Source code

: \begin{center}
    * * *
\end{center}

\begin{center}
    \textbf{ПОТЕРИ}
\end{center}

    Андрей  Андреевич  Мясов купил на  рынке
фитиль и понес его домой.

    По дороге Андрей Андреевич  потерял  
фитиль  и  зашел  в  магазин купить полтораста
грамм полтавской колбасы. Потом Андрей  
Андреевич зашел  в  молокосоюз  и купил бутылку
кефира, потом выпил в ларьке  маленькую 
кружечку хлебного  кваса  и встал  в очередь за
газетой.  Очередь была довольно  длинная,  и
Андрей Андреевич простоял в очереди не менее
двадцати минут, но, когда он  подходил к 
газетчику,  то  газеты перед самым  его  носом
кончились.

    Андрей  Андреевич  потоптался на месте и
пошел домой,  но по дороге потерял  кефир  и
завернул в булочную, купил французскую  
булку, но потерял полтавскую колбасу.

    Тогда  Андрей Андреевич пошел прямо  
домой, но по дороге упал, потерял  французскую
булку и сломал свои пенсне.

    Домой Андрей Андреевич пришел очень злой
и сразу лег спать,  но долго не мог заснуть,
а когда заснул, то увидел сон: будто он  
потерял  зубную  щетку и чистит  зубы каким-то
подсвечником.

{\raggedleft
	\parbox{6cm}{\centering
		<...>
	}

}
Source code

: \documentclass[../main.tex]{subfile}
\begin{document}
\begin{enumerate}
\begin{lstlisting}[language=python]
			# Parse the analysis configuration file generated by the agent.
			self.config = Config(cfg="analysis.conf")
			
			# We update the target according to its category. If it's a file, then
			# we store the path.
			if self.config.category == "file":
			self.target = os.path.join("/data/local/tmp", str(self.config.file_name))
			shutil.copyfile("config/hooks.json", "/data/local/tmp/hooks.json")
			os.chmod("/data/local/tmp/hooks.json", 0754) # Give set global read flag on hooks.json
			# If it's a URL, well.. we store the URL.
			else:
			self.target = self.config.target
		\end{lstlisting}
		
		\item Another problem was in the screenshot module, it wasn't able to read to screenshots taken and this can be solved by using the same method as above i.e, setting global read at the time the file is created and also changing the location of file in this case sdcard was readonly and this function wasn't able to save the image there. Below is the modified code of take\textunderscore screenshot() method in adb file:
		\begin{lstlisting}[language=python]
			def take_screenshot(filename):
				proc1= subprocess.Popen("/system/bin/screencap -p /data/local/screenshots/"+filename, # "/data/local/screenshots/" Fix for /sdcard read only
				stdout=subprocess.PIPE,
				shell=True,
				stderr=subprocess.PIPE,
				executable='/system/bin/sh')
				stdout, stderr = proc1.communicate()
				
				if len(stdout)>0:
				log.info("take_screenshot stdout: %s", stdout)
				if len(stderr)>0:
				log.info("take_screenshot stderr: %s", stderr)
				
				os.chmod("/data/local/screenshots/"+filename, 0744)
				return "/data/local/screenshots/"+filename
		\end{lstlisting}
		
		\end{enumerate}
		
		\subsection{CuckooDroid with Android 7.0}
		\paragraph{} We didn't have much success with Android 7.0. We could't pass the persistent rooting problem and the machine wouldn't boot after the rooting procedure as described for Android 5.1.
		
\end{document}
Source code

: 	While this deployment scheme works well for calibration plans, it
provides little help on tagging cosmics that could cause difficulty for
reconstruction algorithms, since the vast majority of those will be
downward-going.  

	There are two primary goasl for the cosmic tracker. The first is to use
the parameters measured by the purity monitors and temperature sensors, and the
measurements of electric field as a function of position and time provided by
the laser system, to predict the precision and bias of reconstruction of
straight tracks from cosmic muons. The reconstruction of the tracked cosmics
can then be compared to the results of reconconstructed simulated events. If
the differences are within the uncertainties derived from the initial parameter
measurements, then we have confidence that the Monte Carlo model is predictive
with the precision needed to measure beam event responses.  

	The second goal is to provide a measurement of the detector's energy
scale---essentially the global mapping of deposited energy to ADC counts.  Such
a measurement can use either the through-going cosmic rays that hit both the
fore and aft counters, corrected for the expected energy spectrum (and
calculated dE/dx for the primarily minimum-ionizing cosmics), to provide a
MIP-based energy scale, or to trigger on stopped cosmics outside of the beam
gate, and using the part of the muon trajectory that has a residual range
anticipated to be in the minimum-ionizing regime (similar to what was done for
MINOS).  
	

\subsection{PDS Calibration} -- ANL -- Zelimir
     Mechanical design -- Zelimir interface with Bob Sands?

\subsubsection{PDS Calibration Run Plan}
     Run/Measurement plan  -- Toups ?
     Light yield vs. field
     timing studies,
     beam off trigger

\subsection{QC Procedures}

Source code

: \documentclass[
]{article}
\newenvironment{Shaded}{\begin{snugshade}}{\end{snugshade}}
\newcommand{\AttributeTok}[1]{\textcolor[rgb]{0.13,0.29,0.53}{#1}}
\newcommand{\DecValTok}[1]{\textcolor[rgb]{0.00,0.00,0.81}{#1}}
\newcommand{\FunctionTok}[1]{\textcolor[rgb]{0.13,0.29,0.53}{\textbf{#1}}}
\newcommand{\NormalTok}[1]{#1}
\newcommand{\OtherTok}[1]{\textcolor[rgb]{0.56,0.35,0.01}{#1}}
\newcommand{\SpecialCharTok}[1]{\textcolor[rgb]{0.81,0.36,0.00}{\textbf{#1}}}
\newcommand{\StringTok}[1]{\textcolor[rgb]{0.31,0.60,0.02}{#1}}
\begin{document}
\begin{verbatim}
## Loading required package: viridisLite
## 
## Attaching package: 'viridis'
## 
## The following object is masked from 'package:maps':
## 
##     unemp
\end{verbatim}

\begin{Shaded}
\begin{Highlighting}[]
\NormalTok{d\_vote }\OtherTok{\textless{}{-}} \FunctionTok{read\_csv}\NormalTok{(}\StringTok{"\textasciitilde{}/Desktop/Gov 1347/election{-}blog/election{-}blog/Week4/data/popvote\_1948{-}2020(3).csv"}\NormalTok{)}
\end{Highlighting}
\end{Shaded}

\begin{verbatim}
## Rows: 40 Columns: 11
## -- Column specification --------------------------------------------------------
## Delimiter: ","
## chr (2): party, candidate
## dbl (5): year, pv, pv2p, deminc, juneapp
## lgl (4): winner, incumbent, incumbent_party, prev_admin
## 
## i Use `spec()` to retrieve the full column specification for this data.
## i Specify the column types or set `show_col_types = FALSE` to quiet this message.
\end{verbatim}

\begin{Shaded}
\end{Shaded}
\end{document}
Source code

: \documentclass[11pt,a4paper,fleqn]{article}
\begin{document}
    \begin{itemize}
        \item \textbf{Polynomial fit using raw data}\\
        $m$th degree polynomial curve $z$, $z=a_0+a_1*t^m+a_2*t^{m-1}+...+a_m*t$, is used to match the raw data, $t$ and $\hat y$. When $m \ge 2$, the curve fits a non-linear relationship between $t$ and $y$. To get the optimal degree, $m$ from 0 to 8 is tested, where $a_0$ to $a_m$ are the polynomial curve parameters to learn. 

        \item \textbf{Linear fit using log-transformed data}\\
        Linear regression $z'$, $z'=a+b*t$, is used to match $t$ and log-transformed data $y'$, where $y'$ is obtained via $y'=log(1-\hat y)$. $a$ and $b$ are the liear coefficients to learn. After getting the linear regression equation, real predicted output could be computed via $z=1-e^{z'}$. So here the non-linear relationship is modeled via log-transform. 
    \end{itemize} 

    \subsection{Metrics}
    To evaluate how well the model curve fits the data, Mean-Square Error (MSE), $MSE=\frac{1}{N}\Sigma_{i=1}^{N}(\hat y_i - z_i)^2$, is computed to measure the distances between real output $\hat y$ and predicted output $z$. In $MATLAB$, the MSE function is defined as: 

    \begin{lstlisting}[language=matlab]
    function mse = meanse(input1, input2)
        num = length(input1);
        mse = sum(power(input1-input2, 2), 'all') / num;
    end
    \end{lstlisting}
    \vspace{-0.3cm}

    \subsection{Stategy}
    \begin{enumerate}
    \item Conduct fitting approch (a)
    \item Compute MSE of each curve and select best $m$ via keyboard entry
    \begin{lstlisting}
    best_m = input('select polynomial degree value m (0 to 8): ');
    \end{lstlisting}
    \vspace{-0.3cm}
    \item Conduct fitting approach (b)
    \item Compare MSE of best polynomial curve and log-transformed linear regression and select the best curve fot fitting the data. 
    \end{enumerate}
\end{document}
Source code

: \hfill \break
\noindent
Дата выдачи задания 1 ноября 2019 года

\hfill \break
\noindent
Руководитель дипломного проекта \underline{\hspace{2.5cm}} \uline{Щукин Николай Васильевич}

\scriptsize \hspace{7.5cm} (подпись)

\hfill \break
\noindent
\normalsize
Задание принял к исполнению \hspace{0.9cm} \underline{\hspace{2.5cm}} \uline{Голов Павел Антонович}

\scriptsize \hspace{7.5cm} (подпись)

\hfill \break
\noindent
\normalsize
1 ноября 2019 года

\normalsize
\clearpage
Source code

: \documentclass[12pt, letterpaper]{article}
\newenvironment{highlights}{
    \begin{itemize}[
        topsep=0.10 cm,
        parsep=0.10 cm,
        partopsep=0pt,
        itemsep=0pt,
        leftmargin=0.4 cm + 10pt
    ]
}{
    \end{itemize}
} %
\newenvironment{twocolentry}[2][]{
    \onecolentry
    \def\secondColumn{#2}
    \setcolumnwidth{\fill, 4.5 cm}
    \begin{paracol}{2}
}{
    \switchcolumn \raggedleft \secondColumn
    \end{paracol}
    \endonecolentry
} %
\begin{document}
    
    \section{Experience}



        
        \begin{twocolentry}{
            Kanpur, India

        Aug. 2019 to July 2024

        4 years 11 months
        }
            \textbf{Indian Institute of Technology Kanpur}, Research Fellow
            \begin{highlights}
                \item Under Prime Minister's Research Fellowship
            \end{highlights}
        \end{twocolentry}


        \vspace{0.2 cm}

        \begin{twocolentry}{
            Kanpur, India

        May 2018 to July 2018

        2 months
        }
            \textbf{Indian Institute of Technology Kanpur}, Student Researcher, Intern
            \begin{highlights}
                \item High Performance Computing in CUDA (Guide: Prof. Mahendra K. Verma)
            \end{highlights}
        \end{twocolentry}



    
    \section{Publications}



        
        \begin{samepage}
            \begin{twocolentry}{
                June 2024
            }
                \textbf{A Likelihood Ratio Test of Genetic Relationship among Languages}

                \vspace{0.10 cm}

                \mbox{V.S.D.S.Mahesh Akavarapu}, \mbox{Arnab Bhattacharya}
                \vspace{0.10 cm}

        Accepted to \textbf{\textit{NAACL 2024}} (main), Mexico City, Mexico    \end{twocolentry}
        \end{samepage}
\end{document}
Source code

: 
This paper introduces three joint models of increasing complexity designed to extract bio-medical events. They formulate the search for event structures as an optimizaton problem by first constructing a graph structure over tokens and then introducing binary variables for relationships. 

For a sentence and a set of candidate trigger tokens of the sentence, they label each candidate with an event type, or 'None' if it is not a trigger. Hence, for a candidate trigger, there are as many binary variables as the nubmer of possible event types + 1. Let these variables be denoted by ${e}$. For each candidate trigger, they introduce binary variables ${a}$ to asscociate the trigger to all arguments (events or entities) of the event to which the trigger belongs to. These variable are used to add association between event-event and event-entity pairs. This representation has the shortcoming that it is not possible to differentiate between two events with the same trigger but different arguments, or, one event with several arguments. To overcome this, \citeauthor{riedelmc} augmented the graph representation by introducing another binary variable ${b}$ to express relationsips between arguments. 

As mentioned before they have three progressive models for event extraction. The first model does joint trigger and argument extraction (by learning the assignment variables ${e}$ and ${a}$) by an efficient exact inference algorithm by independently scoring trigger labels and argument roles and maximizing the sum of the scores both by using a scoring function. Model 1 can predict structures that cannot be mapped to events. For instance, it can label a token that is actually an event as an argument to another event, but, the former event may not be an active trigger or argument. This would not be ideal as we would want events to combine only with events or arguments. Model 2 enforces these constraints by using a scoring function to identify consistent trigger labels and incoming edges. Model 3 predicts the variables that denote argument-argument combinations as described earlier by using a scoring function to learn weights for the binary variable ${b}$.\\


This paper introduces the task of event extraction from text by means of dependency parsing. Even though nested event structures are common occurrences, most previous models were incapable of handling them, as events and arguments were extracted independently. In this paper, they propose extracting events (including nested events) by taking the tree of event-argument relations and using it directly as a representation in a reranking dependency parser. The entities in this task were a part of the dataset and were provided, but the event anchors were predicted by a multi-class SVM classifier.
+ + +
Task to carry out:
Return, from the data above, each line in which the string "Android" appears.

The completed task:
		\subsection{CuckooDroid with Android 7.0}
		\paragraph{} We didn't have much success with Android 7.0. We could't pass the persistent rooting problem and the machine wouldn't boot after the rooting procedure as described for Android 5.1.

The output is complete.